There was jubilation outside the court when PMOI supporters were told their challenge to the ban had been successful. In December, the commission refused Miss Smith permission to appeal, concluding that she had no reasonable prospect of success.
But then the Home Secretary asked the Court of Appeal for permission to challenge the ruling. Her application was argued in full last month before a court headed by Lord Phillips, the Lord Chief Justice.
That leaves the Court of Appeal with three options when it delivers judgment, probably later this month. It could refuse the Government permission to appeal, which means the PMOI ban would have to be lifted immediately.
It could grant permission but dismiss the substantive appeal, which would keep the PMOI banned while the Home Secretary sought permission to appeal to the House of Lords. Or it could allow the Government’s appeal, leaving the ban in place.
What, then, are the arguments? Under the Terrorism Act 2000, an organisation may be banned only if the Secretary of State believes it is “concerned in terrorism”. This is defined more widely than in EU law, covering not only organisations that take part in, prepare for and promote terrorism but also those “otherwise concerned in terrorism”.
In the Government’s view, that definition is wide enough to cover groups that have not undertaken terrorist acts for some time but may do so in future. A body that was currently inactive could still be concerned in terrorism, the Government maintained.
In support of its arguments, the Government referred to a law lords’ ruling given in 2001 by Lord Slynn. This was ironic.
Lord Slynn, now retired, is one of more than 30 peers and MPs who made the application for de-listing on behalf of the PMOI; others include the former Conservative Home Secretary Lord Waddington, QC, the former Labour Solicitor General Lord Archer of Sandwell, QC, and Lord Corbett of Castle Vale, who chairs the Labour peers’ group.
Jonathan Swift, appearing for the Home Secretary last month, told the Court of Appeal that Miss Smith had better access to advice on security than Sir Harry Ognall’s commission. Since the cost of failing to correctly evaluate risk was high, it “should be undertaken by persons responsible to the community through the democratic process”.
As Home Secretary, she was entitled to adopt a “precautionary approach” to evaluating risk. A “high degree of weight and deference” should be paid to the judgment she had reached. If there were reasonable grounds for her conclusion that the PMOI remained concerned in terrorism, that decision could not be overturned.
Not so, argued Nigel Pleming, QC, for the PMOI supporters. The Home Secretary should be denied permission to appeal because she had not raised any points of law. Home Office lawyers had accused the commission of misconstruing the Terrorism Act.
In reality, the commission’s decision was based on the Government’s failure to produce evidence of PMOI involvement in terrorism or proof that it posed any risk – findings of fact, not law.

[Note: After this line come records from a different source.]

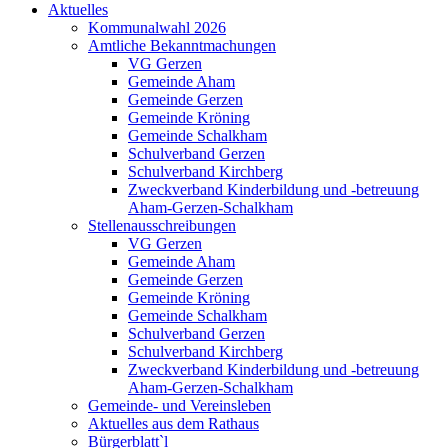
Aktuelles
Kommunalwahl 2026
Amtliche Bekanntmachungen
VG Gerzen
Gemeinde Aham
Gemeinde Gerzen
Gemeinde Kröning
Gemeinde Schalkham
Schulverband Gerzen
Schulverband Kirchberg
Zweckverband Kinderbildung und -betreuung
Aham-Gerzen-Schalkham
Stellenausschreibungen
VG Gerzen
Gemeinde Aham
Gemeinde Gerzen
Gemeinde Kröning
Gemeinde Schalkham
Schulverband Gerzen
Schulverband Kirchberg
Zweckverband Kinderbildung und -betreuung
Aham-Gerzen-Schalkham
Gemeinde- und Vereinsleben
Aktuelles aus dem Rathaus
Bürgerblatt`l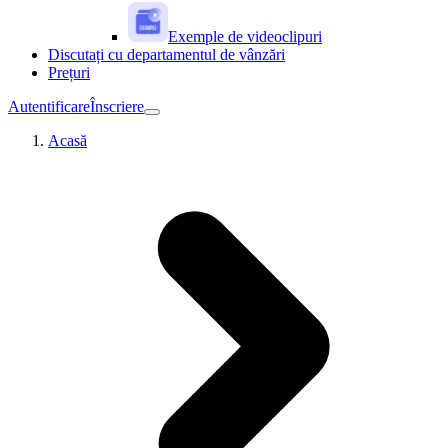
Exemple de videoclipuri
Discutați cu departamentul de vânzări
Prețuri
Autentificare
Înscriere
Acasă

In any event, Mr Pleming argued, the commission had correctly interpreted the phrase “otherwise concerned in terrorism”. A “generalised fear” that the PMOI might resume terrorist activities in the future – dismissed by the commission as “pure speculation” and “at odds” with the Act – was insufficient justification.
Putting the legal arguments to one side, it strikes me that the argument “once a terrorist, always concerned in terrorism” simply won’t wash.
If organisations were to remain banned for what they had done in the past, Parliament would never have provided procedures under which they could seek to be taken off the list. And if renouncing terrorism is not sufficient, what is?